PayPal’s crypto holdings rise 56% to $943m in Q1 2023

PayPal’s crypto holdings rose 56% in Q1 2023 per a recent submission to the U.S. Securities and Exchange Commission (SEC).

In Q1 2023, PayPal’s cryptocurrency assets comprised $499m in bitcoin (BTC), up from $291m in December; $362m in ethereum (ETH), an increase from $250m; and an aggregate of $82m in bitcoin cash (BCH) and litecoin (LTC), which rose from $63m.

PayPal’s crypto assets rose to $943m by March 31, 2023, a 56% jump versus the $604m registered in Q4 2022.

The firm’s profitability also increased during this period.

On a generally accepted accounting principles (GAAP) basis, the company reported earnings per share of $0.70, a jump from $0.43 in Q1 2022.

While not complying with GAAP, PayPal’s earnings per share stood at $1.17, up from $0.88 during the same period in 2022.

At the same time, the payment processor declared total financial obligations of $1.2b in the first quarter of 2023.

Of the total obligations, 77.9% are accounted for by cryptocurrency assets.
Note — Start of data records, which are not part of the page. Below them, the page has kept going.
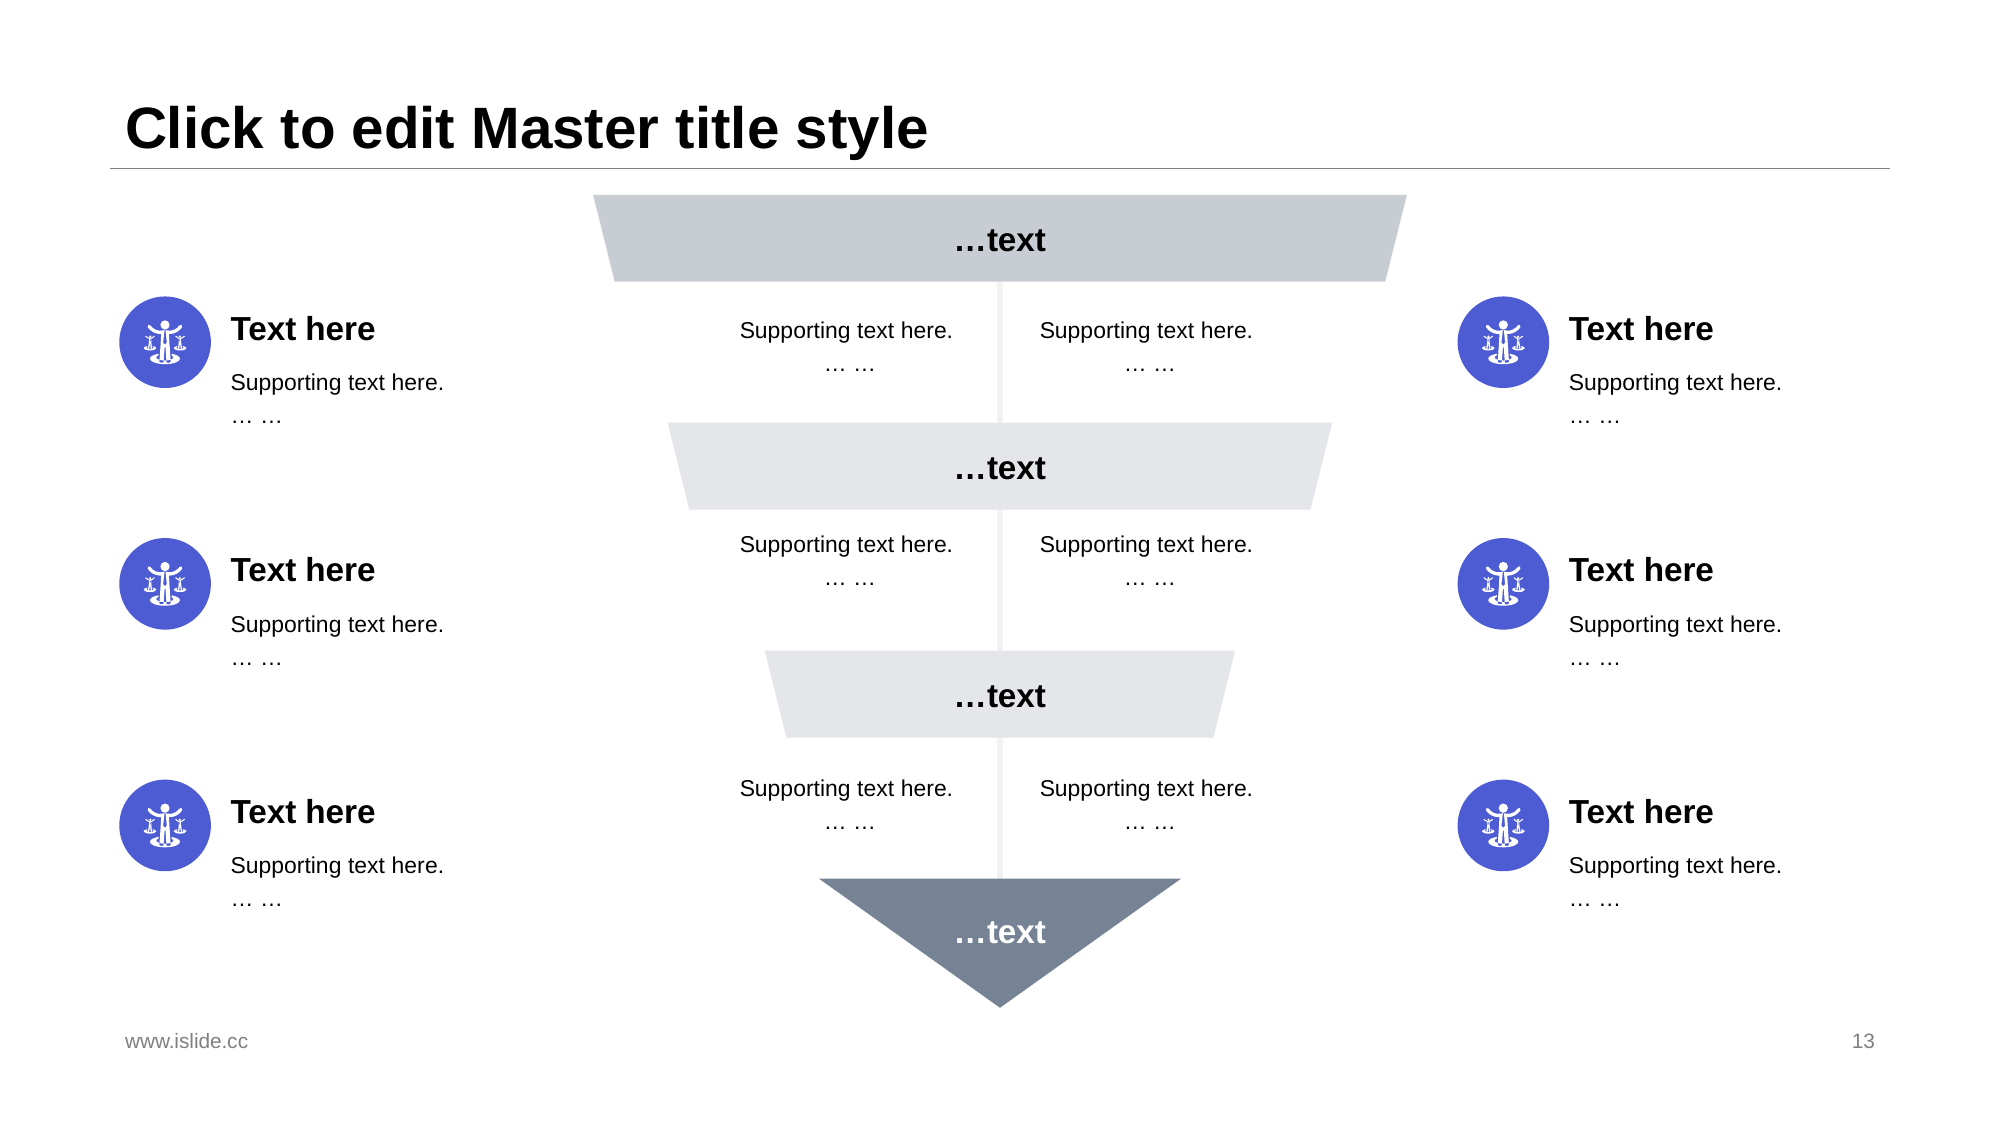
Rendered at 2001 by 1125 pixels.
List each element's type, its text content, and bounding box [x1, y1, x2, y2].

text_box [119, 194, 1890, 1008]
title Click to edit Master title style [109, 0, 1890, 169]
slide_number 13 [1412, 1023, 1890, 1058]
footer www.islide.cc [109, 1023, 790, 1058]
It represents an over 10% rise since Q4 2022.

PayPal’s crypto assets

PayPal’s crypto holdings are marked as “protective liability”, pointing to the inherent risks associated with digital currencies.
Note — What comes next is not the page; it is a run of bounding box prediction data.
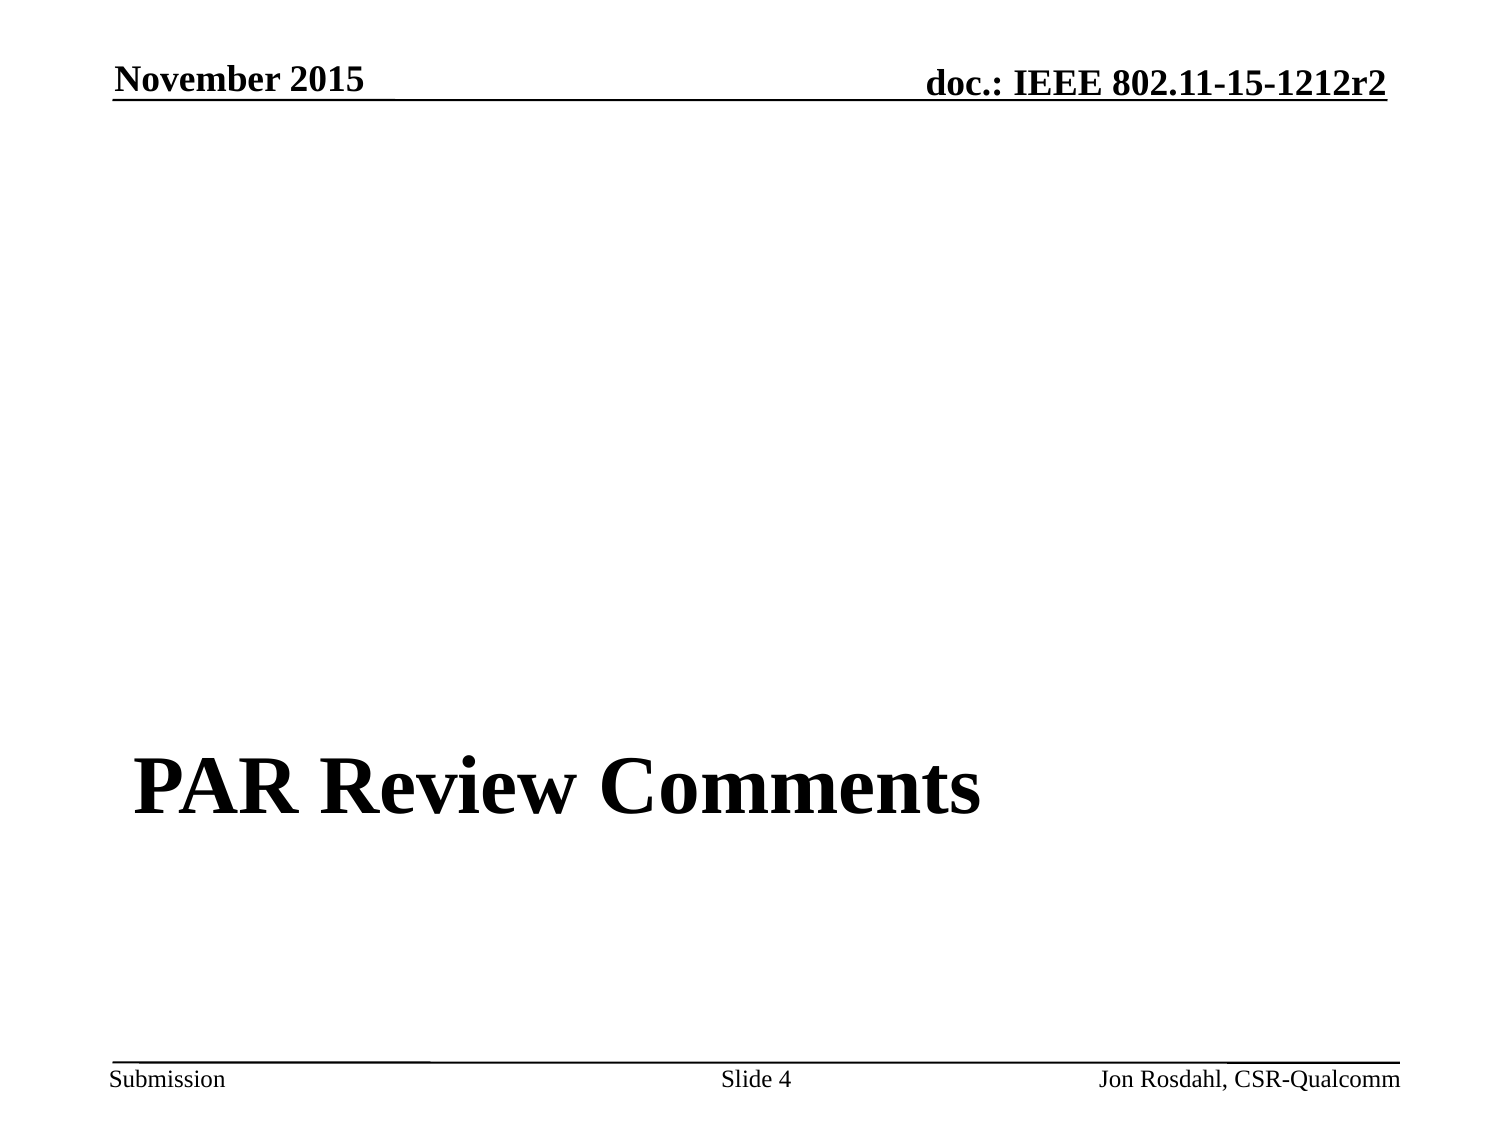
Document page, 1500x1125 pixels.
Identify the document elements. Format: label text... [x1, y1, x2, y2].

title Par Review Comments [118, 722, 1394, 947]
slide_number Slide 4 [712, 1061, 800, 1123]
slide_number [114, 54, 423, 100]
footer Jon Rosdahl, CSR-Qualcomm [878, 1061, 1402, 1093]
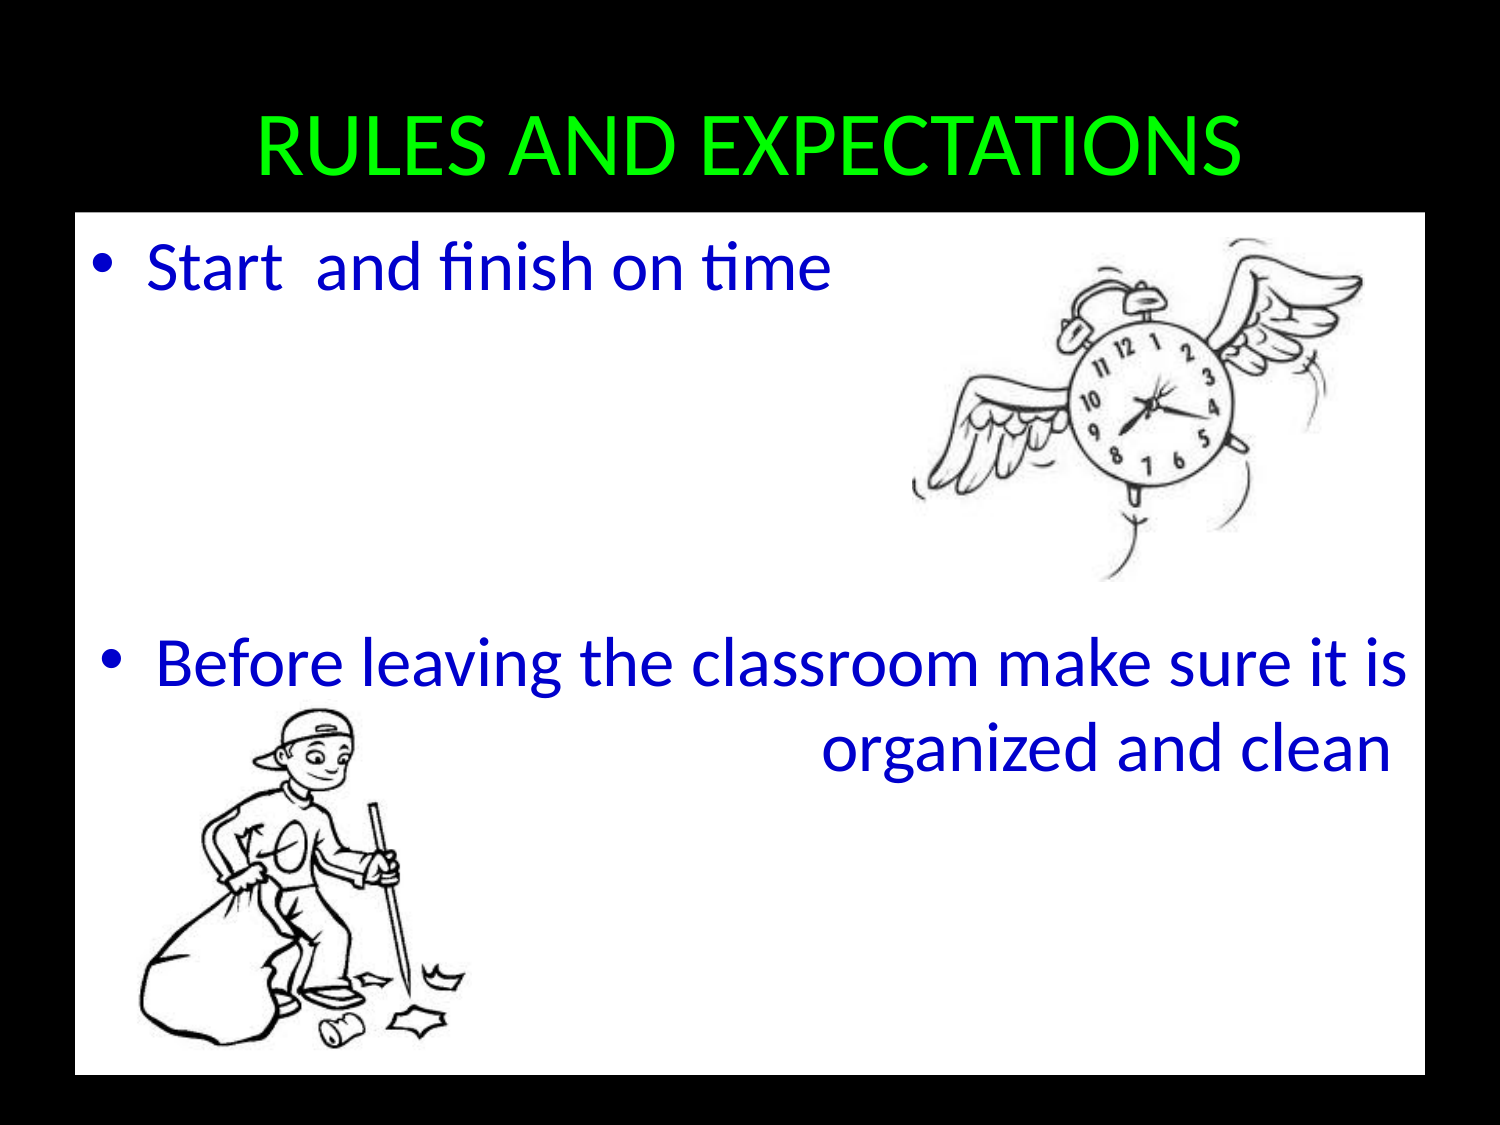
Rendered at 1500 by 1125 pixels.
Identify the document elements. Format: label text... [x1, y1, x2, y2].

picture [124, 699, 473, 1055]
picture [912, 237, 1365, 582]
title RULES AND EXPECTATIONS [75, 45, 1425, 212]
list Start and finish on time Before leaving the classroom make sure it is organized and clean [75, 212, 1425, 1075]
Overall, specific coins held remained consistent in Q1 2023.

PayPal reported:

“We offer our customers in select markets the ability to acquire, hold, exchange, send, and receive specific cryptocurrencies and to use the proceeds from crypto sales to cover purchases at checkout. These digital currencies include bitcoin, ethereum, bitcoin cash, and litecoin (collectively referred to as ‘our clients’ crypto assets’).”

PayPal uses third-parties to custody clients’ assets.
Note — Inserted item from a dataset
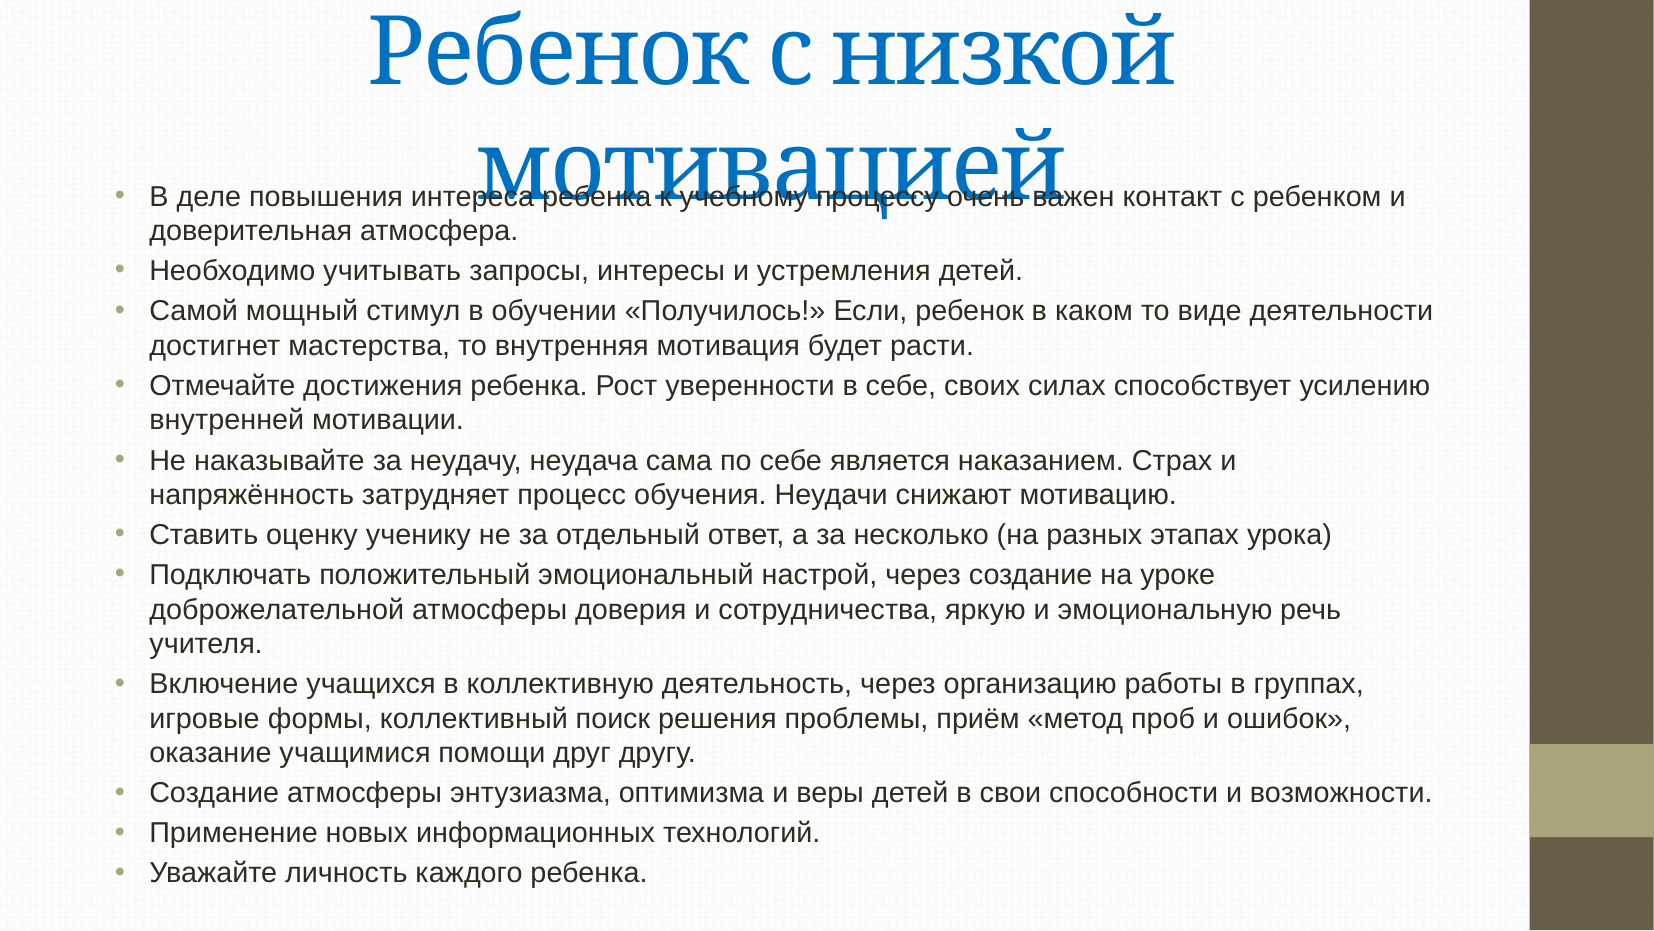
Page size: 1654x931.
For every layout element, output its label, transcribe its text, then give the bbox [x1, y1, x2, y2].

list В деле повышения интереса ребенка к учебному процессу очень важен контакт с ребенком и доверительная атмосфера. Необходимо учитывать запросы, интересы и устремления детей. Самой мощный стимул в обучении «Получилось!» Если, ребенок в каком то виде деятельности достигнет мастерства, то внутренняя мотивация будет расти. Отмечайте достижения ребенка. Рост уверенности в себе, своих силах способствует усилению внутренней мотивации. Не наказывайте за неудачу, неудача сама по себе является наказанием. Страх и напряжённость затрудняет процесс обучения. Неудачи снижают мотивацию. Ставить оценку ученику не за отдельный ответ, а за несколько (на разных этапах урока) Подключать положительный эмоциональный настрой, через создание на уроке доброжелательной атмосферы доверия и сотрудничества, яркую и эмоциональную речь учителя. Включение учащихся в коллективную деятельность, через организацию работы в группах, игровые формы, коллективный поиск решения проблемы, приём «метод проб и ошибок», оказание учащимися помощи друг другу. Создание атмосферы энтузиазма, оптимизма и веры детей в свои способности и возможности. Применение новых информационных технологий. Уважайте личность каждого ребенка. [82, 169, 1461, 903]
title Ребенок с низкой мотивацией [82, 37, 1461, 169]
However, the publicly traded firm acknowledged potential risk for users if these entities fail to process transactions. It is a concern that was also expressed in Q4 2022’s filing.

Even so, PayPal acknowledged that no incident or withdrawal problem has been reported to date:

“Up to March 31, 2023, the Company has not faced any safeguarding loss incidents, which is why the crypto asset protective liability and the corresponding protective asset were documented with identical values.”